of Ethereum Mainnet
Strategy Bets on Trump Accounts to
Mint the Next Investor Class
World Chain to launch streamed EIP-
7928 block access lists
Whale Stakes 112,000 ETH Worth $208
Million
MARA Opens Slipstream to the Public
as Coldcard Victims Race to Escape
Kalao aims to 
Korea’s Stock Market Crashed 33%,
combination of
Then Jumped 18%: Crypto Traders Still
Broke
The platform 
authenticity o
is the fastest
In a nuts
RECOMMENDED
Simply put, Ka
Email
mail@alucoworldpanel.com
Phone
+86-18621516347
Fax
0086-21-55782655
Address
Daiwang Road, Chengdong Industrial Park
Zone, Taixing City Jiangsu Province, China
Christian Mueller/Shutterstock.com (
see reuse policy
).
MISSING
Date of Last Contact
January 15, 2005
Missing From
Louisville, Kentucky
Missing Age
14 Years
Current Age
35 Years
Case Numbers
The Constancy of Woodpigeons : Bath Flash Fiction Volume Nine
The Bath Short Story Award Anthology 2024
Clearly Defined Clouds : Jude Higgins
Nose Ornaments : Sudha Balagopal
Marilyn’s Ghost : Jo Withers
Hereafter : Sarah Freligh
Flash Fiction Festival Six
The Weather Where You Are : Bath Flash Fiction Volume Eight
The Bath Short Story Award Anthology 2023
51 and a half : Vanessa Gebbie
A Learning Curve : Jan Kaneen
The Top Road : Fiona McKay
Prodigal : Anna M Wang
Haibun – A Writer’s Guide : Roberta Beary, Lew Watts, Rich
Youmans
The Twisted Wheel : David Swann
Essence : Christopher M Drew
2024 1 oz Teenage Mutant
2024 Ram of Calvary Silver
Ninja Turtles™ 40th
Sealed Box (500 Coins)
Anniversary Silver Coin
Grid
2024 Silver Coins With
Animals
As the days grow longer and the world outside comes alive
====
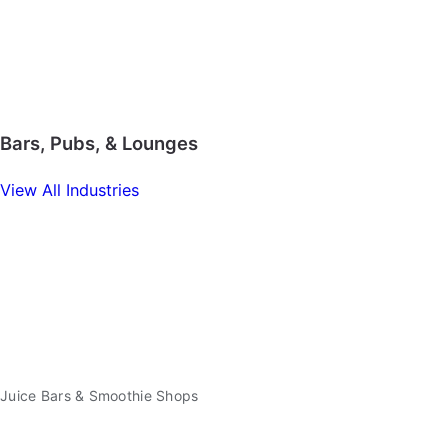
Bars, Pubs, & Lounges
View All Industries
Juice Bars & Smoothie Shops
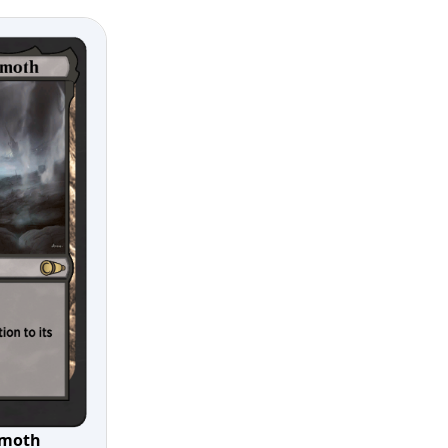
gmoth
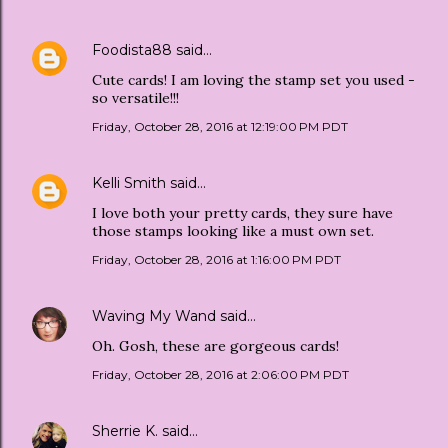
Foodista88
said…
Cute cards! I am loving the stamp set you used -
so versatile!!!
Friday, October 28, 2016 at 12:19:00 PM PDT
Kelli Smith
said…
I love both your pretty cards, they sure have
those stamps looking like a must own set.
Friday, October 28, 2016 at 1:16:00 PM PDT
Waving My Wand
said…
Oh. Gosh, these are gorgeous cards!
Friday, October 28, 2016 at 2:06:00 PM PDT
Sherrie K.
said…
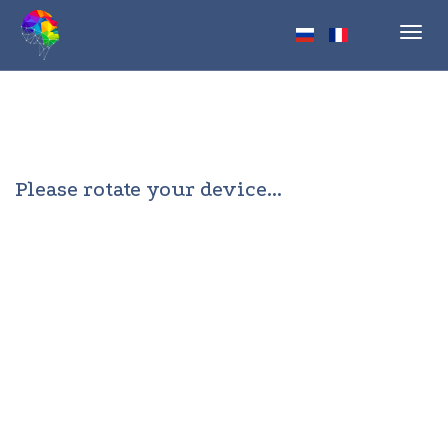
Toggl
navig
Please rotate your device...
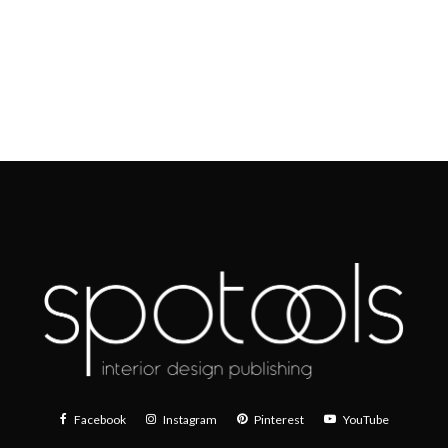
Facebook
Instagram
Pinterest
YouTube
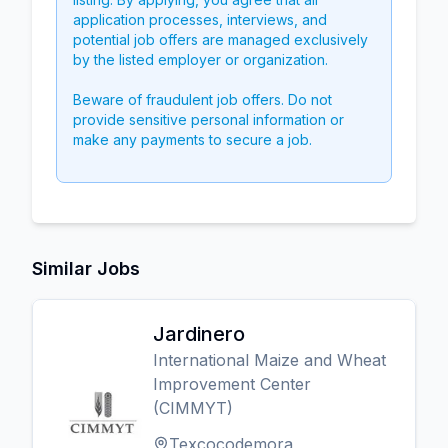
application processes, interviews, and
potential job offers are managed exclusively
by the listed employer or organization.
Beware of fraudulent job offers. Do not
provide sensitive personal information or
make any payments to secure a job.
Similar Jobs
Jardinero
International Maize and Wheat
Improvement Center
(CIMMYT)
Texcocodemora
====
*Pruébalo*: Copia todo lo que va desde la línea que contiene "application processes, interviews, and" hasta la que contiene "Texcocodemora", ambas incluidas, cambiando "fraudulent" por "suspicious" y dejando lo demás intacto.

*Solución del ejercicio*:
application processes, interviews, and
potential job offers are managed exclusively
by the listed employer or organization.
Beware of suspicious job offers. Do not
provide sensitive personal information or
make any payments to secure a job.
Similar Jobs
Jardinero
International Maize and Wheat
Improvement Center
(CIMMYT)
Texcocodemora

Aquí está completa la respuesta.